Le farouche greffier, très-sobre de présentations, avait par cela même une grande influence qu’il exerça en faveur de son jeune ami, et Tchitchikof, peu de temps après une instante recommandation de ses talents et de son zèle, obtint d’emblée une place de greffier qui était venue à vaquer fort à propos.
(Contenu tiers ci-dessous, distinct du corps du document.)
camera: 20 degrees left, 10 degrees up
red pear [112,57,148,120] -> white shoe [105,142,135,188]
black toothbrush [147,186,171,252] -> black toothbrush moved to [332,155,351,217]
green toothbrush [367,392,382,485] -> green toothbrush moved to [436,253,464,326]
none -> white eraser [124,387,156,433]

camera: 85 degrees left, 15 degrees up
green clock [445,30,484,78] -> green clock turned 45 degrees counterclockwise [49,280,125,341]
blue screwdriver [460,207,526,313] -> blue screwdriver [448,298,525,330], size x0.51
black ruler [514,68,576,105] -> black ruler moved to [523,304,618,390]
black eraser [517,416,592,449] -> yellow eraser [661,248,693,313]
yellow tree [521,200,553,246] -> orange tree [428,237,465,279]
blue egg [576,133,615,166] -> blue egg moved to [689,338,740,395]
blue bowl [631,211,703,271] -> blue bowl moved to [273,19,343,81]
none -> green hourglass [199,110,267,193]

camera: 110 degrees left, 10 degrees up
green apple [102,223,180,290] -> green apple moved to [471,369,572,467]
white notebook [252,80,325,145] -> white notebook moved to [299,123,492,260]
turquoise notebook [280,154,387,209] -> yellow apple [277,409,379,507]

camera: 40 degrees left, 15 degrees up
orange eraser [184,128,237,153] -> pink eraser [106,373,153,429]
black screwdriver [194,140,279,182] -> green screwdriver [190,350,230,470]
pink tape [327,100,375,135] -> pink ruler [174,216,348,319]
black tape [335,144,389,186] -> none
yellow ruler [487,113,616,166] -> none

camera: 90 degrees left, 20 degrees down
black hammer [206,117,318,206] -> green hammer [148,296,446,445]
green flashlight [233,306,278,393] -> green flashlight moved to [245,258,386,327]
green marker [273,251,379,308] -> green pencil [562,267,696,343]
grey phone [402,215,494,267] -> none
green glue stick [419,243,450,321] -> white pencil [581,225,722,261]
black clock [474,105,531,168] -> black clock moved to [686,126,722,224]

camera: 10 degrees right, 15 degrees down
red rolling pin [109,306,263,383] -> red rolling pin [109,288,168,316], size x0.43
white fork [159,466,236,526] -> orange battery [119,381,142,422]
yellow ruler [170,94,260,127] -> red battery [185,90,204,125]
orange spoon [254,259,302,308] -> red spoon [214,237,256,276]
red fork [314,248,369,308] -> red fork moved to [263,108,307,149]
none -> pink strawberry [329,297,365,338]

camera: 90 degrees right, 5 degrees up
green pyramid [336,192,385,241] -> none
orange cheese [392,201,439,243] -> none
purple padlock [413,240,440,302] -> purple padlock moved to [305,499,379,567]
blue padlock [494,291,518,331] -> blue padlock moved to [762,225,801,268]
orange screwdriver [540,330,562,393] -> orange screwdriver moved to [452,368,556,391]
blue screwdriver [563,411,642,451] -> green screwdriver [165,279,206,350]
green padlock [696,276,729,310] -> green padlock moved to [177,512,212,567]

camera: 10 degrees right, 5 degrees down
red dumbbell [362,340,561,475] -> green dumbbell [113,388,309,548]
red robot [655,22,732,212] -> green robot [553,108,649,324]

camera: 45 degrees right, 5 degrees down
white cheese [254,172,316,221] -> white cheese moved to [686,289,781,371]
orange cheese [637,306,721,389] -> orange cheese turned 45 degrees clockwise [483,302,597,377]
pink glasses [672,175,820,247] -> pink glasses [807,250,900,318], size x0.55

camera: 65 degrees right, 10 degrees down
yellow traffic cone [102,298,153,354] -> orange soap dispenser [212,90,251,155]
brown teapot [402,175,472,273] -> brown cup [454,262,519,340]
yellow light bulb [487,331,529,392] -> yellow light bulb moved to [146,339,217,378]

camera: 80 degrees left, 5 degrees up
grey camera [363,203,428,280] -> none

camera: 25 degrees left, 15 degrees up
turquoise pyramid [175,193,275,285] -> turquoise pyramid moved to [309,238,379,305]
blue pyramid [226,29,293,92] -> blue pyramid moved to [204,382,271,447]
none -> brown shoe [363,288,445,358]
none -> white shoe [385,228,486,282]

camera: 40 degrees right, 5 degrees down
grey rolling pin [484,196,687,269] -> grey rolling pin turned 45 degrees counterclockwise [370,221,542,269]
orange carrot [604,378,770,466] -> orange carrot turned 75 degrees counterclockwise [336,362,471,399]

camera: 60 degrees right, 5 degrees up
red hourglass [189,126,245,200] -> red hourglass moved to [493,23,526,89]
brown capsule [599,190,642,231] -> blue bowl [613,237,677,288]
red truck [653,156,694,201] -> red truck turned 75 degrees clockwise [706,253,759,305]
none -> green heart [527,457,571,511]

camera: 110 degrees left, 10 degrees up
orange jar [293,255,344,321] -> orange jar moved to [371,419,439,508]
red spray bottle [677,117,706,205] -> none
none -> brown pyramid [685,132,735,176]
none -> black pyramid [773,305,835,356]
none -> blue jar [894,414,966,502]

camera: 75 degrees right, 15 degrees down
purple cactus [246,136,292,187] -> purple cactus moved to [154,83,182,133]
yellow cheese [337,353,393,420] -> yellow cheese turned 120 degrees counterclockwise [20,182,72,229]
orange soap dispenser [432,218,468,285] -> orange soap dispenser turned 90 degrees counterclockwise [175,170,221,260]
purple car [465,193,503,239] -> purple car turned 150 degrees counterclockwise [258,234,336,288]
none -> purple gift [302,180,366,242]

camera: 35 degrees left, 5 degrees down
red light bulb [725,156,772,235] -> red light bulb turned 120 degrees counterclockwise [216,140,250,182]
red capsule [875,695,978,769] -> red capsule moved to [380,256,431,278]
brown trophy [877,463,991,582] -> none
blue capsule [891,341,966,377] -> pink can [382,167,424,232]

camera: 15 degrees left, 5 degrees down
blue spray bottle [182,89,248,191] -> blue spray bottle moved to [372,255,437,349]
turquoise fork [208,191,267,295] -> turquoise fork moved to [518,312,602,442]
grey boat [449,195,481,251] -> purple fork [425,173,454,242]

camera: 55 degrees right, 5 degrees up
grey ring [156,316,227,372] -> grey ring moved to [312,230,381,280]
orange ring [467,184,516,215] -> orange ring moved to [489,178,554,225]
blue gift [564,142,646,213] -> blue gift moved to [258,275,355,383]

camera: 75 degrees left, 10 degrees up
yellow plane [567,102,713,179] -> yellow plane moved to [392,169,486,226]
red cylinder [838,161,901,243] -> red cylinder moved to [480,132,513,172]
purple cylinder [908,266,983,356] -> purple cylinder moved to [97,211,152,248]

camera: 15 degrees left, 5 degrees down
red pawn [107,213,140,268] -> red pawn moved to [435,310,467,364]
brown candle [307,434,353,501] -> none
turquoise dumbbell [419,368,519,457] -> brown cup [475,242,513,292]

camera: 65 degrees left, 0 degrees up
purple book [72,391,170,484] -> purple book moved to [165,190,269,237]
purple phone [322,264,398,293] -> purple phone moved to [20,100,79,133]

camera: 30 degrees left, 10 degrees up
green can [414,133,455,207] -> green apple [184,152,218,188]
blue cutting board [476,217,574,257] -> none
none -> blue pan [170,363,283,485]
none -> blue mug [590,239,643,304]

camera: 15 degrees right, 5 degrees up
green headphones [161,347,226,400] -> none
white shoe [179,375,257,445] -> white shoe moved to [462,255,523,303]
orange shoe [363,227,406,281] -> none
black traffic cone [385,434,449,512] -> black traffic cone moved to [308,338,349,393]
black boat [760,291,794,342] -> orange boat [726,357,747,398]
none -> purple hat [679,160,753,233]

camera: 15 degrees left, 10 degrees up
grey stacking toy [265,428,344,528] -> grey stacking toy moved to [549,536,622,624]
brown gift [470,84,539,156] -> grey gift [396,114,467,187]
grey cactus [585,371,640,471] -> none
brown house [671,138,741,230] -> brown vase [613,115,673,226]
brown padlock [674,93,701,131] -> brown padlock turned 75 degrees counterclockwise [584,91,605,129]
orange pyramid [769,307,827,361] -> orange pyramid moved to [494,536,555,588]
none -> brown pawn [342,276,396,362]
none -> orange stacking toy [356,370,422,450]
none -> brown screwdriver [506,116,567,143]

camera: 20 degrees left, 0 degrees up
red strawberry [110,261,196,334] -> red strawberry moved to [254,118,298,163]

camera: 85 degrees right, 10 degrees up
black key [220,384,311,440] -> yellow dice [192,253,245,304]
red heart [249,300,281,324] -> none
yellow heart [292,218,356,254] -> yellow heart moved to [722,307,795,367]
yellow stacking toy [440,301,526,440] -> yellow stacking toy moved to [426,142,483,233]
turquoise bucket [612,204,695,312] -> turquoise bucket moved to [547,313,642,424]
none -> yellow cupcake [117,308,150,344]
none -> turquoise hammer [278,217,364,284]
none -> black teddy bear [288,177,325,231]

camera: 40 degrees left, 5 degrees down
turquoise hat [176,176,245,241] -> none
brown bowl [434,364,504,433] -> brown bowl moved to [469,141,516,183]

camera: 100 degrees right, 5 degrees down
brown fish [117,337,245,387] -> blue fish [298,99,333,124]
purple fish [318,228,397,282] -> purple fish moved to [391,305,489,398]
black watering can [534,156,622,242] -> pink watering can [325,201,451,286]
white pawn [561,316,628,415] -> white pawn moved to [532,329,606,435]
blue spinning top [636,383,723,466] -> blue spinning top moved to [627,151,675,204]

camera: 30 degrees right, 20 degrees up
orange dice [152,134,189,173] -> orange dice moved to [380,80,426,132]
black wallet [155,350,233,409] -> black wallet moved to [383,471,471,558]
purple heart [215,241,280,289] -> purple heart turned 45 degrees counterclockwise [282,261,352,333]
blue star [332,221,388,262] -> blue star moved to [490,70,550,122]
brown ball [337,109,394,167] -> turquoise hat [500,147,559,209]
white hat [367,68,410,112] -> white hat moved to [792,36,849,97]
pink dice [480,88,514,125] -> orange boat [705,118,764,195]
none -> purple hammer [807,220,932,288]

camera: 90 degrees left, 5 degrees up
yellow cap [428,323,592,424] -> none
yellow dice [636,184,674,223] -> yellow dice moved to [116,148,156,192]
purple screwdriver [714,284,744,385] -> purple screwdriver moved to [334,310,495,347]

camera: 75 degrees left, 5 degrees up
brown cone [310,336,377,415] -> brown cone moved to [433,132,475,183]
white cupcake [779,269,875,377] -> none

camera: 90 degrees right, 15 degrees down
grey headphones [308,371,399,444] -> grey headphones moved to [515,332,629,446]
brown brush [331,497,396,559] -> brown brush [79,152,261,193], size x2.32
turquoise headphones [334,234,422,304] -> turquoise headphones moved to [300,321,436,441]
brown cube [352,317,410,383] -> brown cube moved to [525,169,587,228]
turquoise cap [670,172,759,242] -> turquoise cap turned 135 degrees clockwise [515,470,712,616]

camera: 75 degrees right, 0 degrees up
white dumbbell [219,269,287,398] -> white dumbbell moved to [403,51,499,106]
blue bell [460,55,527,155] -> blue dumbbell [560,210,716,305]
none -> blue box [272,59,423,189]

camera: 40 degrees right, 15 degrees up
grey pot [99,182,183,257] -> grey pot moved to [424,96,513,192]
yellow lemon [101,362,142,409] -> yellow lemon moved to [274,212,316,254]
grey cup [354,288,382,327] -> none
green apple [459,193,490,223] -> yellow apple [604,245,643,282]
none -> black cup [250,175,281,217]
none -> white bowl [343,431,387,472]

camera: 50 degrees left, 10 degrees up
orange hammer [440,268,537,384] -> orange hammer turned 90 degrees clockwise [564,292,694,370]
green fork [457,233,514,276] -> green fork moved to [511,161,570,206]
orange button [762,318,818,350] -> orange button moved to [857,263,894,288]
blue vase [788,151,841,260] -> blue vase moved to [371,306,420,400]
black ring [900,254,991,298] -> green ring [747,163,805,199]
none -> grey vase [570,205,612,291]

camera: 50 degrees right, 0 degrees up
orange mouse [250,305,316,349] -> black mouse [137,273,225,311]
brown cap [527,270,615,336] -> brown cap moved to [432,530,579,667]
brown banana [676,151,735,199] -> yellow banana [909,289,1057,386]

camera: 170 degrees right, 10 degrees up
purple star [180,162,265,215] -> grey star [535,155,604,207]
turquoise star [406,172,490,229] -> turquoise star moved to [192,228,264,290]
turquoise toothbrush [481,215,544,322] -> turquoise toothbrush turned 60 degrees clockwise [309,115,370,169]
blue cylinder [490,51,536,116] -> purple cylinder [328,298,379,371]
Le but, l’unique but de la liaison que nous venons de décrire, devint alors évident pour tous les yeux. Le lendemain matin du jour où il prêta le serment d’usage, ayant fait venir son domestique serf de très-bonne heure, il fit enlever, sans le moindre bruit, de chez son ami, le coffre d’effets de tout genre qu’il y avait apporté, et, le jour suivant, il était installé dans un nouveau logement. Dès lors devenu greffier lui-même, il n’appela plus l’autre papa, et, bien entendu, il ne lui baisa plus la main, et quant à la noce, il en fut moins question que jamais : car, après tout, le mot mariage, en aucune occasion, n’était sorti de la bouche de Tchitchikof. Pourtant, chaque fois qu’il rencontrait son bonhomme de collègue, il lui serrait chaleureusement la main et ne manquait pas de l’inviter à venir chez lui le soir sans façon

  1. En Russie, aucun mariage n’est célébré pendant le carême.